- EXTRACT PROVIDED
+++++

2. Keeps a record of the supply time: GST invoice is issued at the time of supply and GST is charged at the time of the supply. This acts as an indicator of the time of supply.
3. A taxpayer can claim Income Tax Credit: The purchaser can claim income tax Credit (ITC) based on the GST invoice. The purchaser cannot claim ITC until the possession of the tax invoice or debit note.
Types of GST invoice
Tax Invoice
Under GST, any registered person supplying goods or services is required to issue Tax invoices to its buyer. This document or invoice that is issued by the supplier to the buyer is known as “Invoice” or “Tax Invoice”.
In case of supply of services, the invoice is to be issued within 30 days from the date of supply. For small dealers, if the amount of invoice is less than Rs 200, then no invoice is to be issued.
If the amount of invoice exceeds Rs. 200 then it is mandatory to prepare ‘Tax invoice’.
The recipient of goods and services can take the benefit of Input Tax Credit on the basis of this Tax Invoice.
Input Tax Credit means to utilize credit of tax paid on purchases of goods or services against the tax liability which is to be paid.
Bill of Supply
There is a new concept in the GST regime of Bill of Supply. A person who has opted for composition scheme or who is supplying exempted goods or services or both is required to issue bill of supply. The recipient cannot claim input tax credit on the basis of Bill of Supply.
If registered person is supplying goods or services of less than Rs.200, it is optional to issue bill of supply. He may choose not to issue bill of supply for these small bills.
Receipt Voucher
When registered person receives any advance from the buyer, he needs to issue receipt voucher evidencing receipt of such payment.
Refund Voucher
Suppose if the receipt voucher has been issued to the buyer but against which no supply has been made, then the registered person is required to issue the Refund Voucher.

+++++

- GIVEN DATA
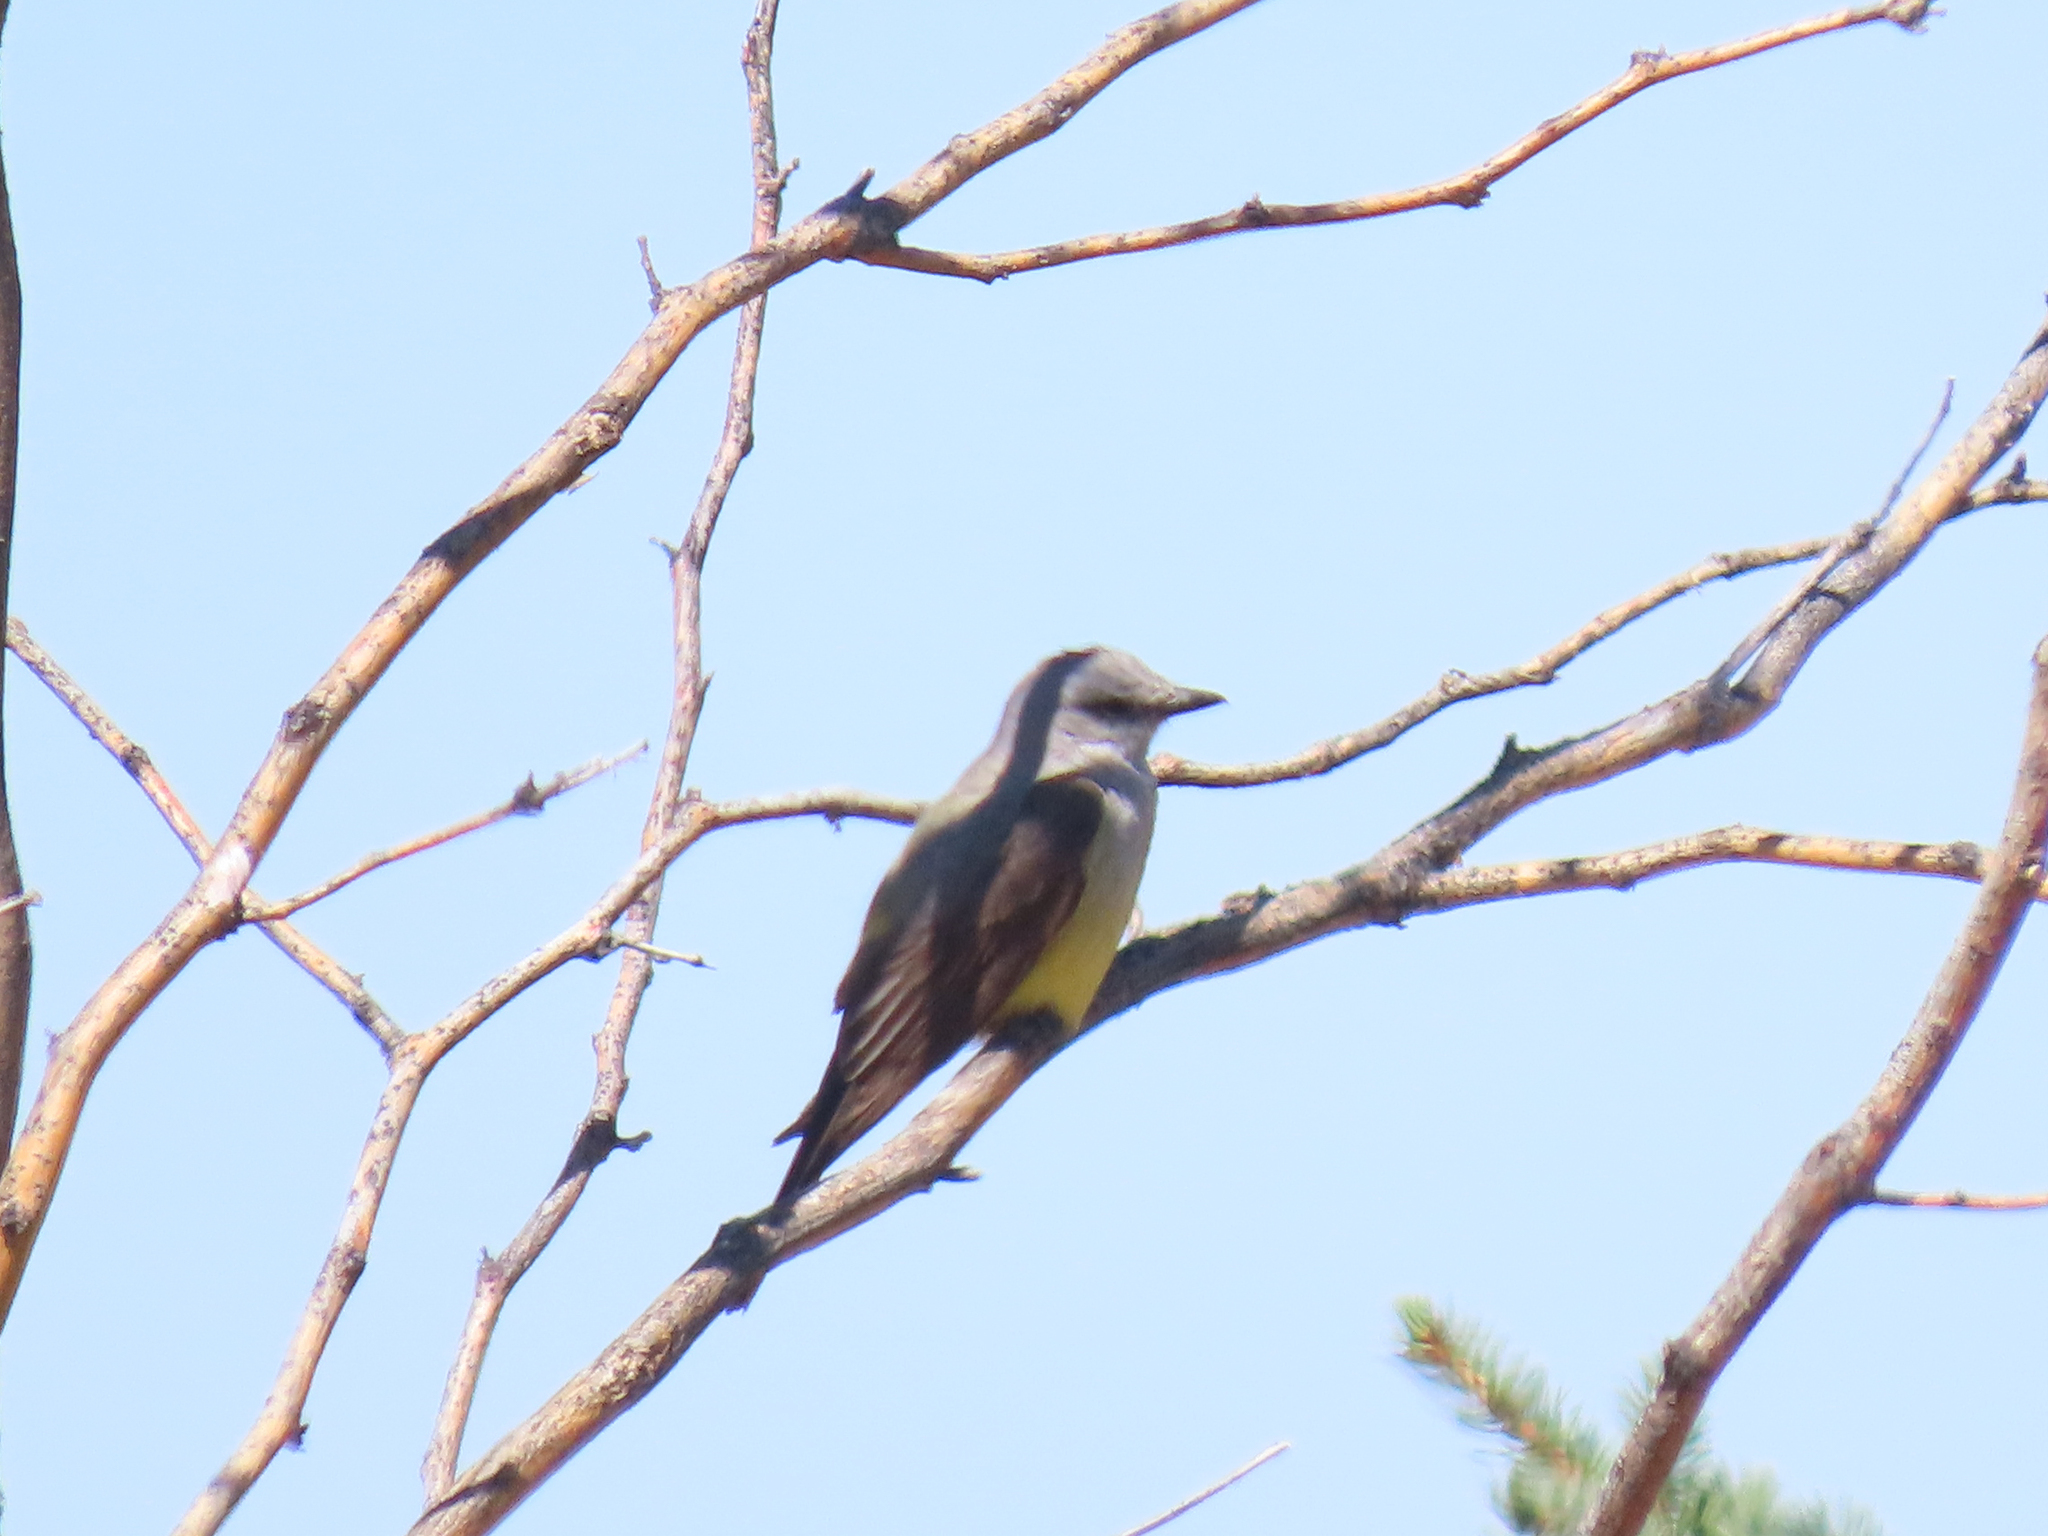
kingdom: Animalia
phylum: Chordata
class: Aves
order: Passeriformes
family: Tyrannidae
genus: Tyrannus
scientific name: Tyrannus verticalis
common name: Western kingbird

+++++

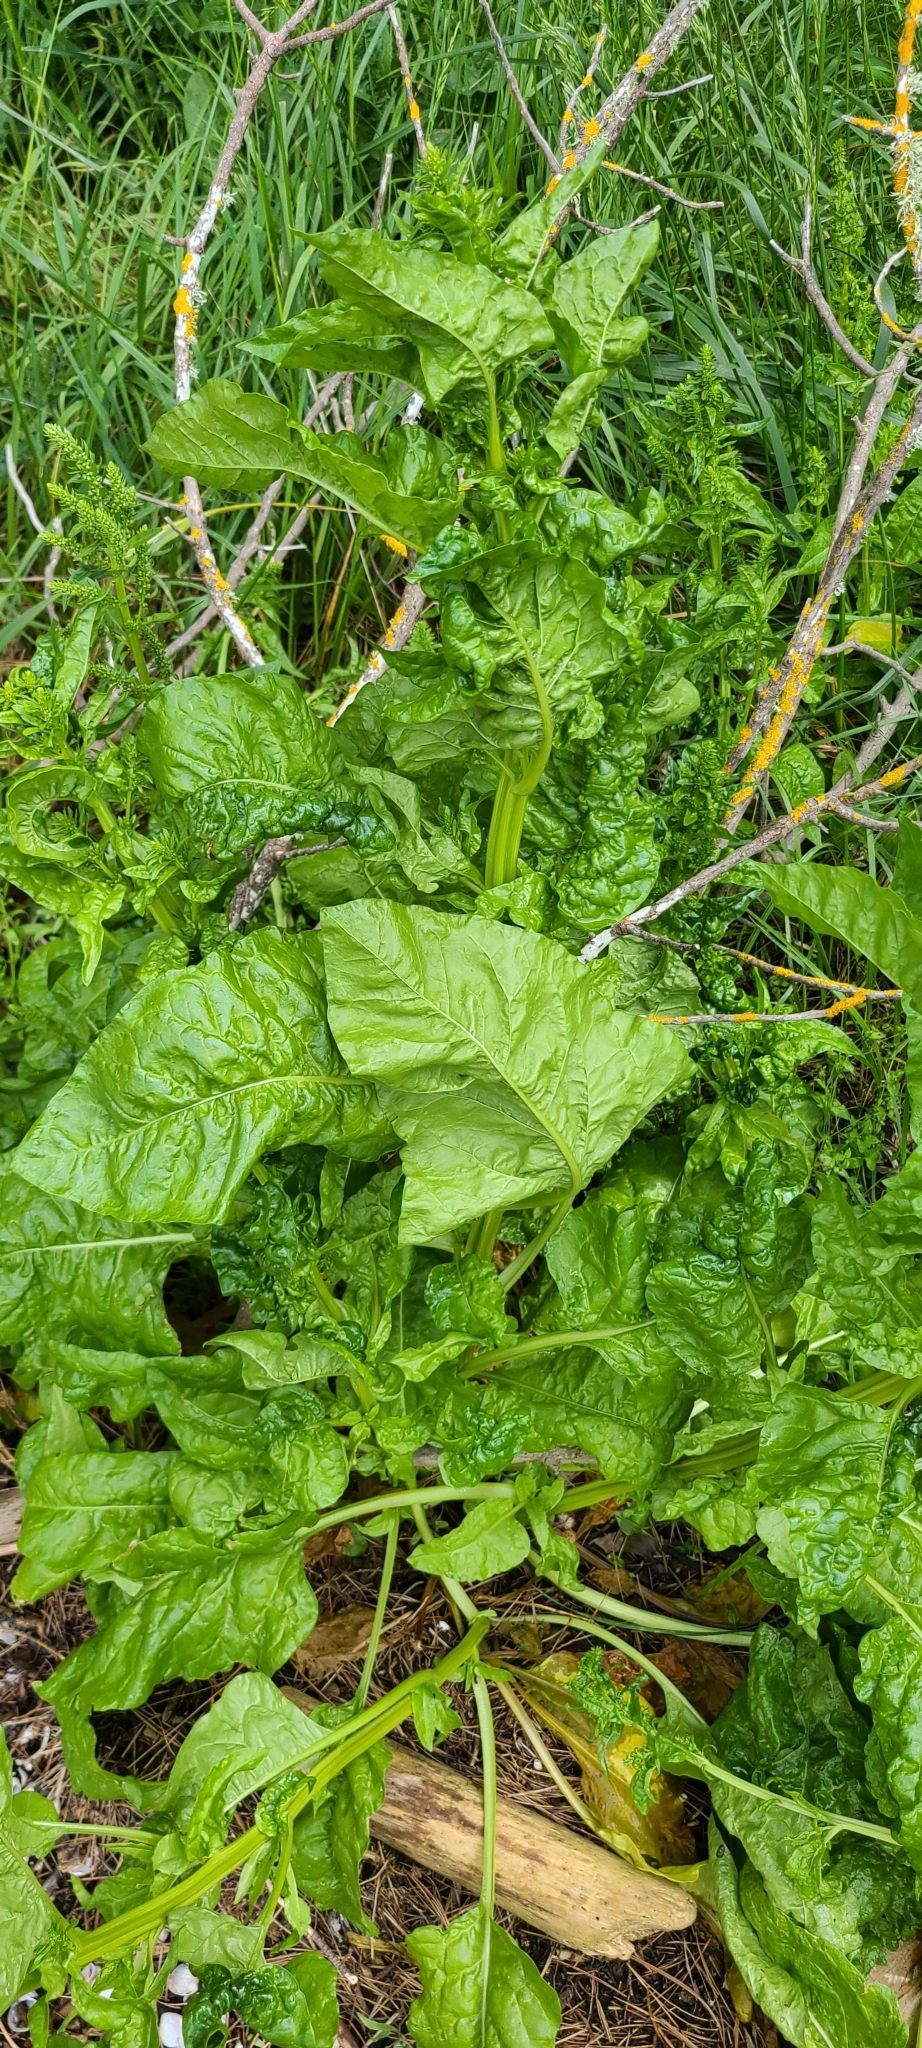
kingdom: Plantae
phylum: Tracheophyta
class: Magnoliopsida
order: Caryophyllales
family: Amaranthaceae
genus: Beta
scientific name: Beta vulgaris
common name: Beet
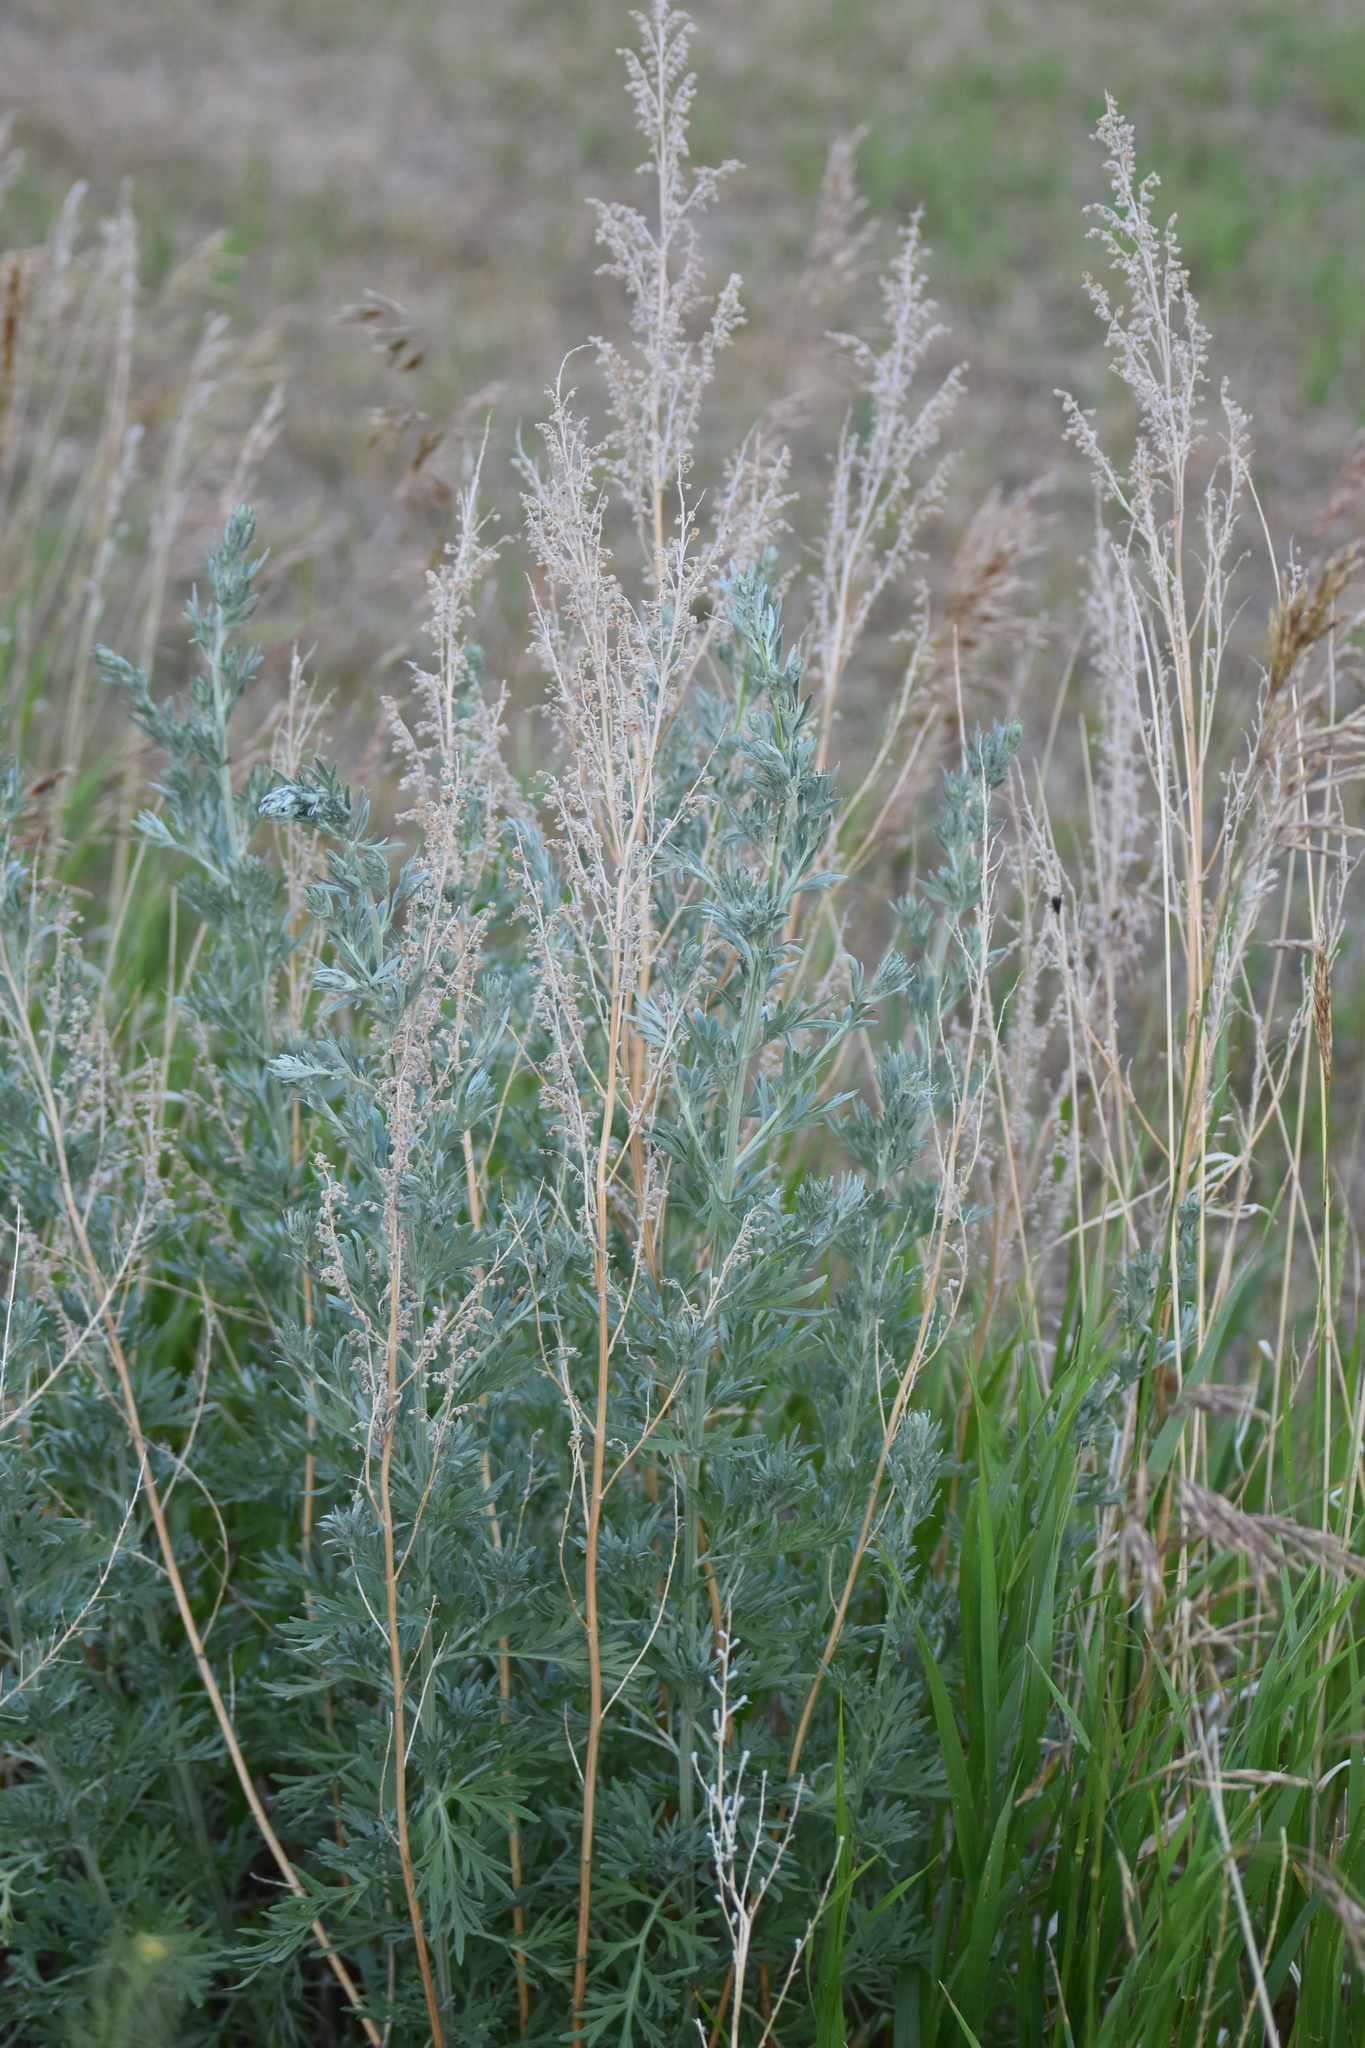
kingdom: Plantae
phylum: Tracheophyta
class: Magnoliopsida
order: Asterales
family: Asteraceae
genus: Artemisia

+++++

- PROBLEM TO WORK ON
Transcribe the part of the GST invoice text above from "If the amount of invoice exceeds" to "to be paid.".

- SOLUTION FOR THIS TASK
If the amount of invoice exceeds Rs. 200 then it is mandatory to prepare ‘Tax invoice’.
The recipient of goods and services can take the benefit of Input Tax Credit on the basis of this Tax Invoice.
Input Tax Credit means to utilize credit of tax paid on purchases of goods or services against the tax liability which is to be paid.